La ministre dénonce des «calomnies»
S’exprimant auprès de l’AFP, en marge du déplacement d’Emmanuel Macron dans les îles françaises de l’océan Indien, la ministre a fustigé des «calomnies». «La haute-autorité a toujours su, puisque dans mes déclarations antérieures, Jean-François Vigneau a déjà figuré […] C’est mon choix personnel de ne pas le faire en 2017 quand je suis nommée ministre des Outre-mer, c’est mon choix personnel de modifier ma déclaration. Ça regarde Jean-François et moi. Et la haute autorité que j’avais appelée m’avait à l’époque confirmé qu’il n’avait pas de soucis», a-t-elle fait valoir.
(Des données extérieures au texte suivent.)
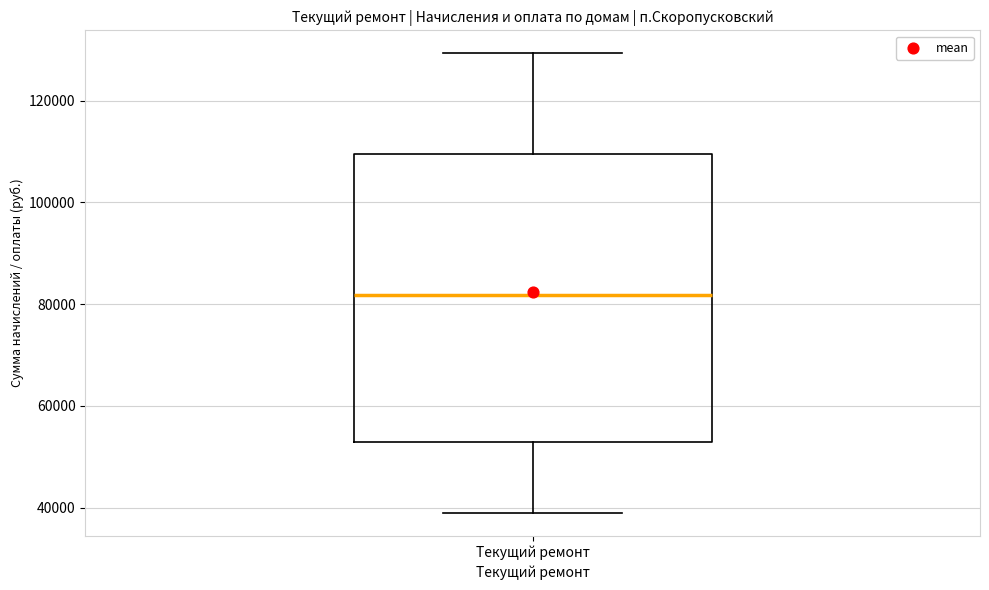

Where does the lower whisker of the box for Текущий ремонт end on the y-axis? The values are not printed on the chart, so give them approximately, as read against the axis.

38000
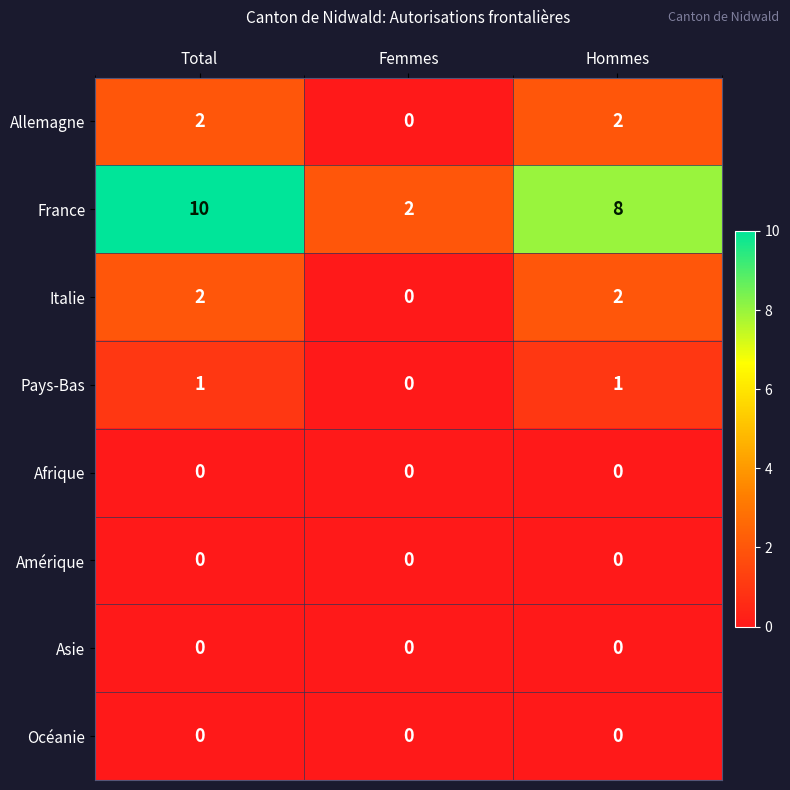

Which series has the largest total across all categories?

France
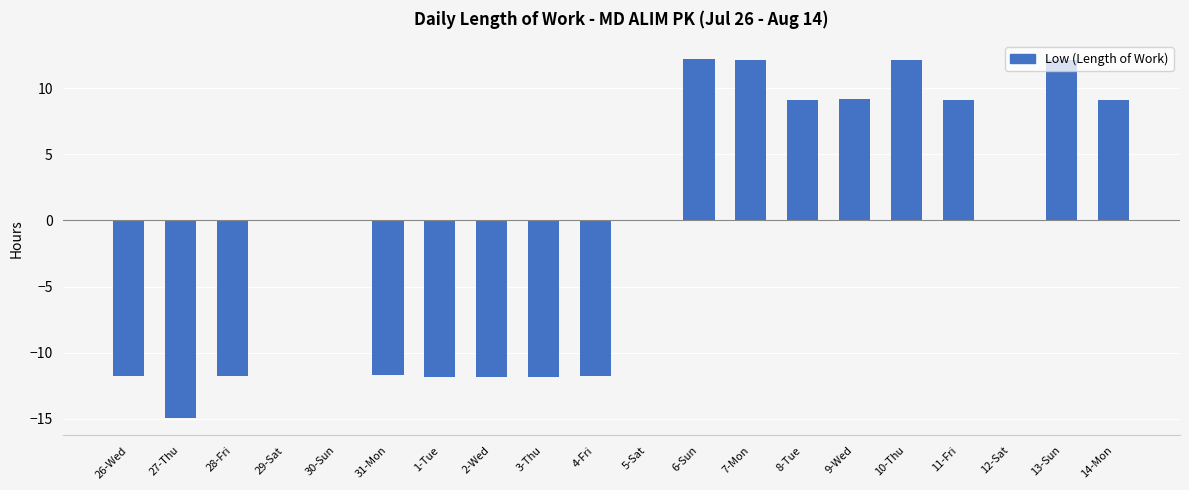

Which has a higher value, 10-Thu or 5-Sat?

10-Thu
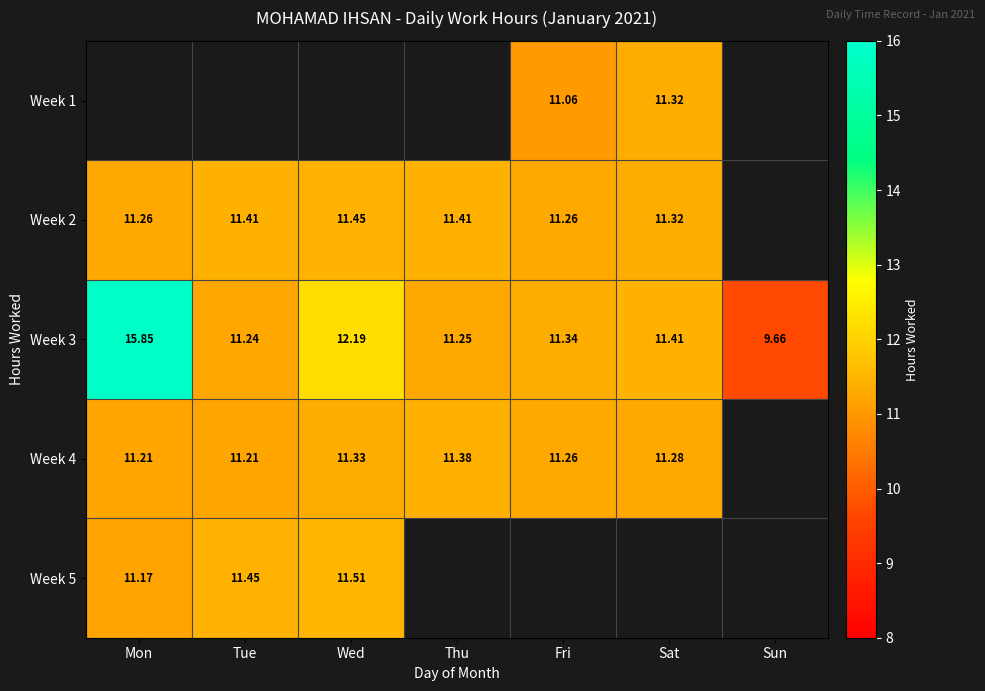

At which label does Week 3 first exceed 11?

Mon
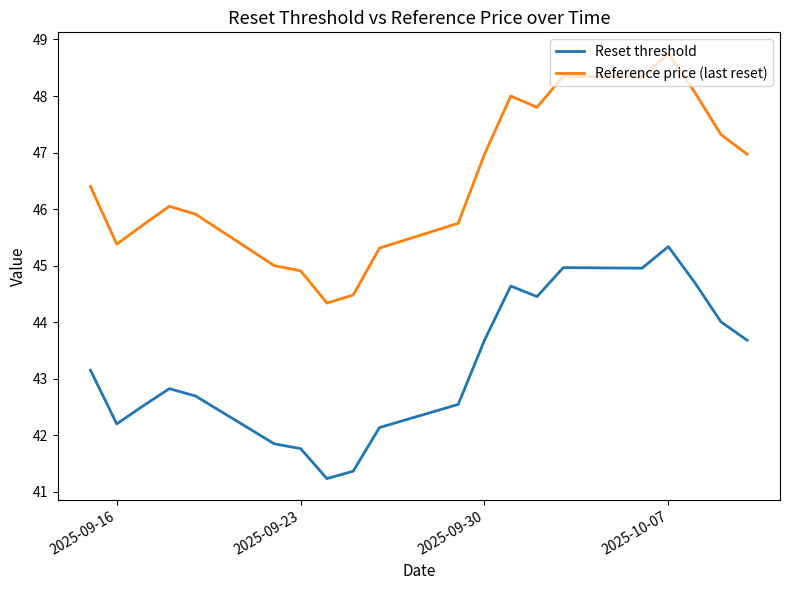

Which series has the largest total across all categories?

Reference price (last reset)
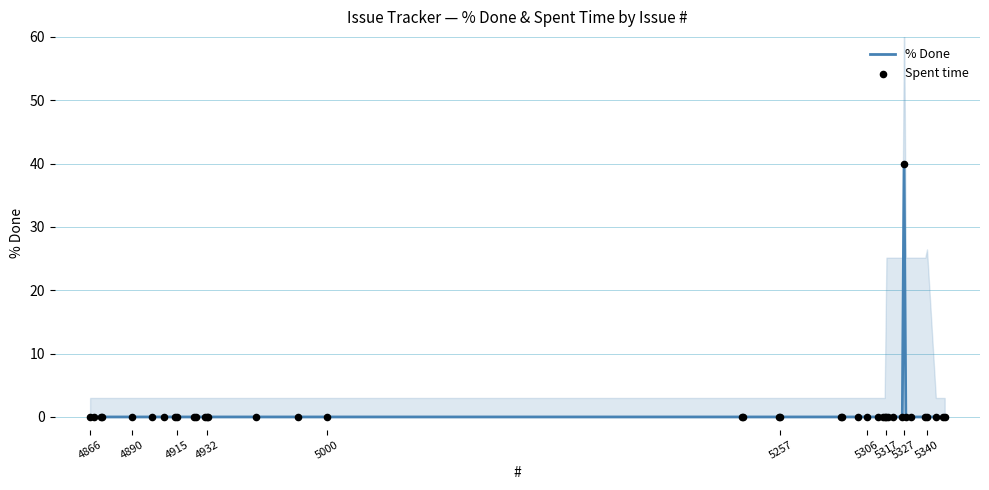

Which series has the largest total across all categories?

% Done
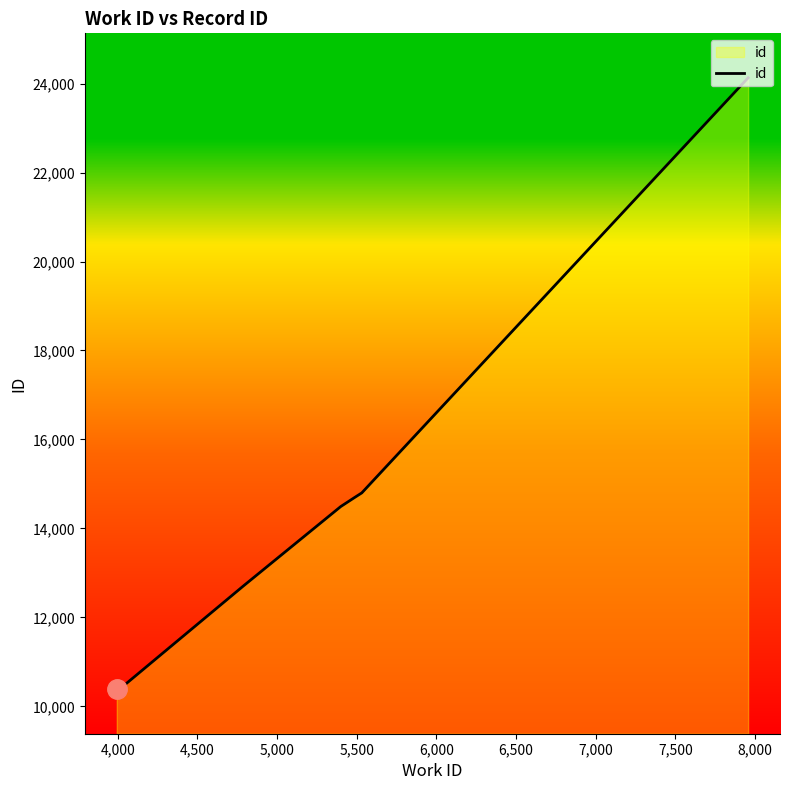

What is the maximum value shown in the chart?

24130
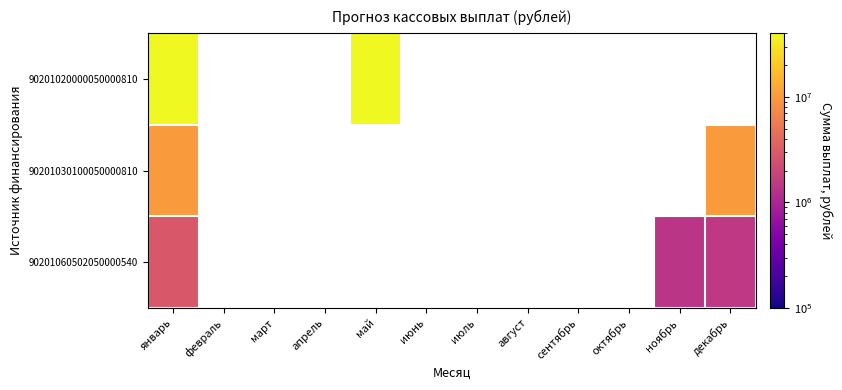

What is the highest value of the 90201060502050000540 series?

2900000.0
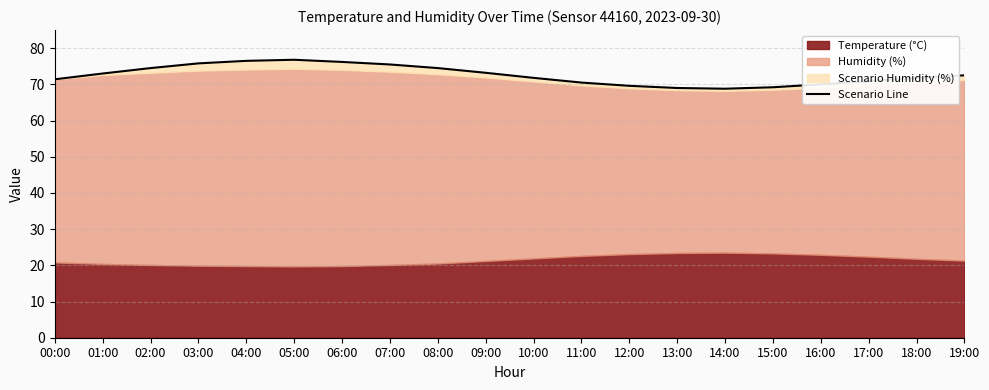

What is the maximum value shown in the chart?

76.8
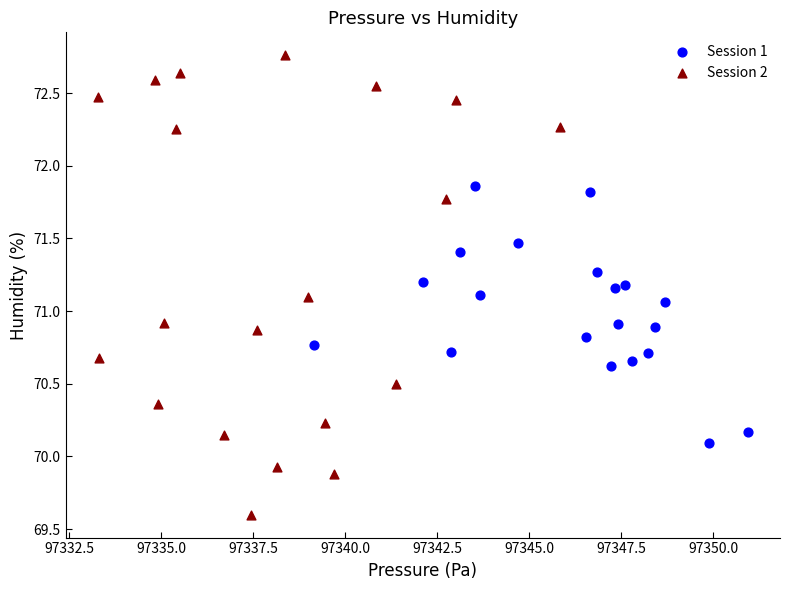

Which series has the largest Y range (max minus min)?

Session 2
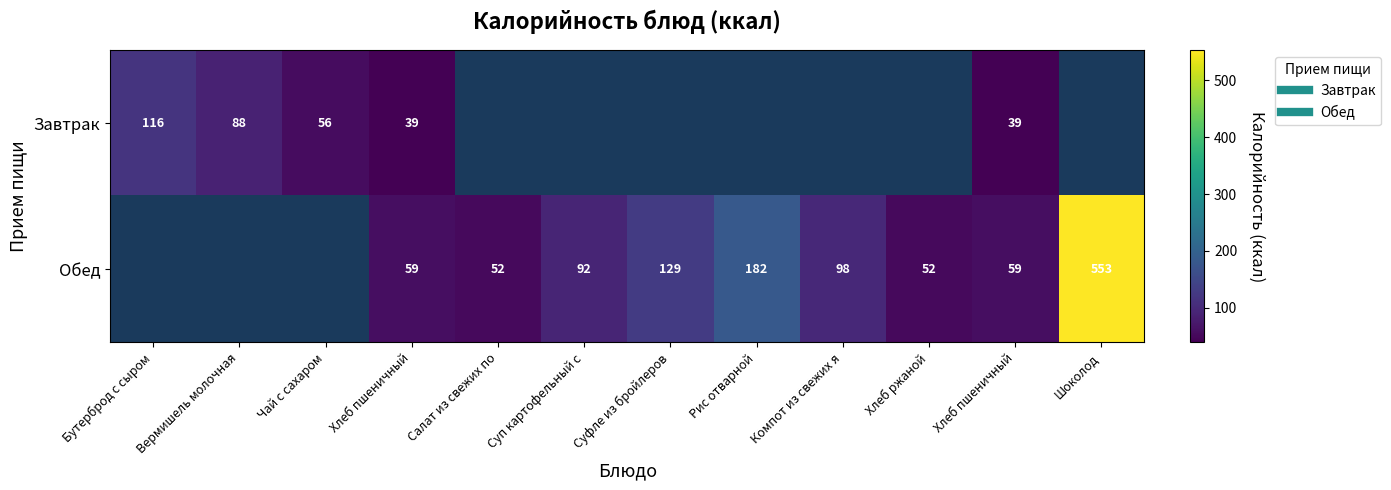

At how many categories does at least one series exceed 143?

2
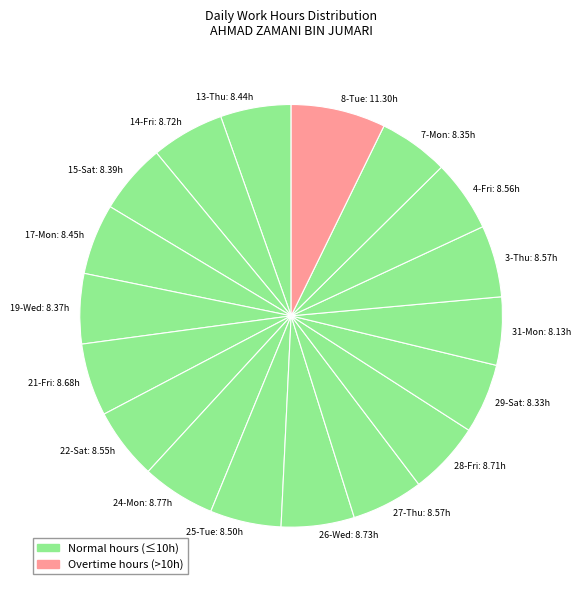

Is there a majority slice in this chart?

No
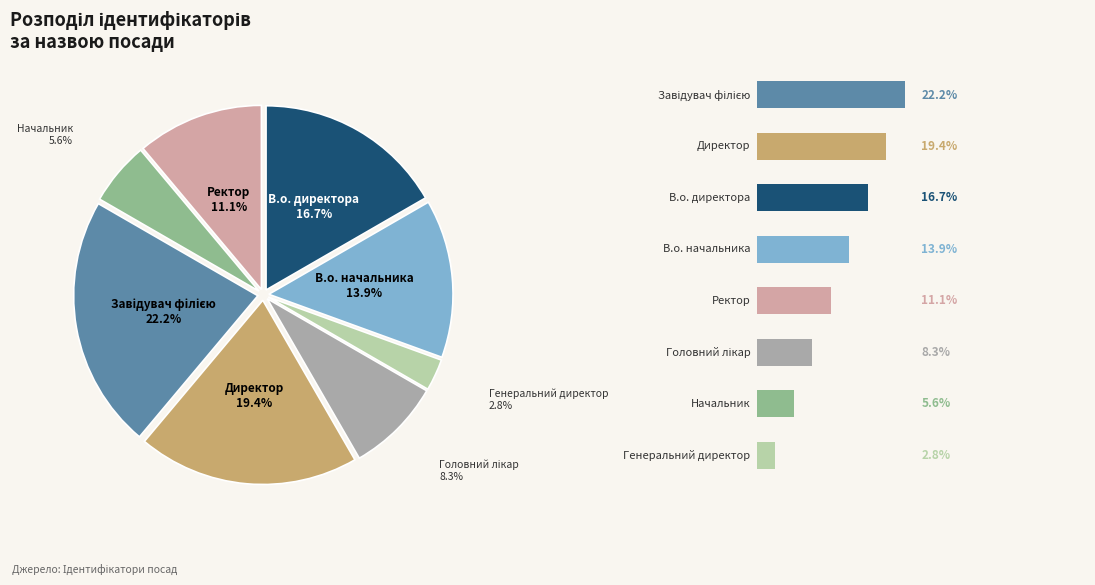

Does any single category account for the majority?

No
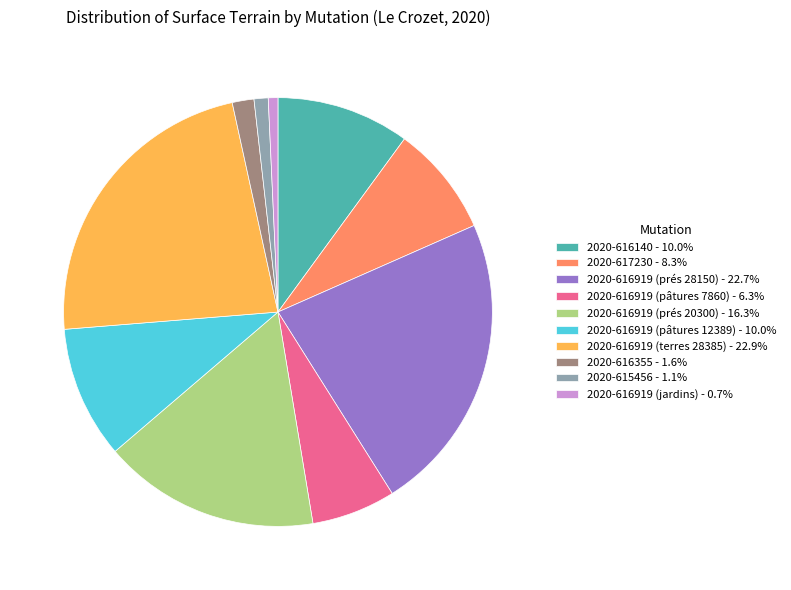

How many segments does this pie chart have?

10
Une version confirmée par la HATVP dans une réponse à la ministre dont l’AFP s’est procuré une copie. «Du point de vue de la HATVP, il n'y a pas dissimulation. Annick Girardin a transmis suffisamment d'éléments à la Haute autorité […] Les éléments des déclarations actuelles comme précédentes suffisent à la Haute autorité pour lui permettre d'effectuer ses missions de prévention de conflit d'intérêt et de contrôle du patrimoine», peut-on lire dans le document.
Toujours est-il que le cabinet d’Annick Girardin concède dans l’article du Canard enchaîné qu’il pourrait «étudier une modification de la déclaration à la haute autorité».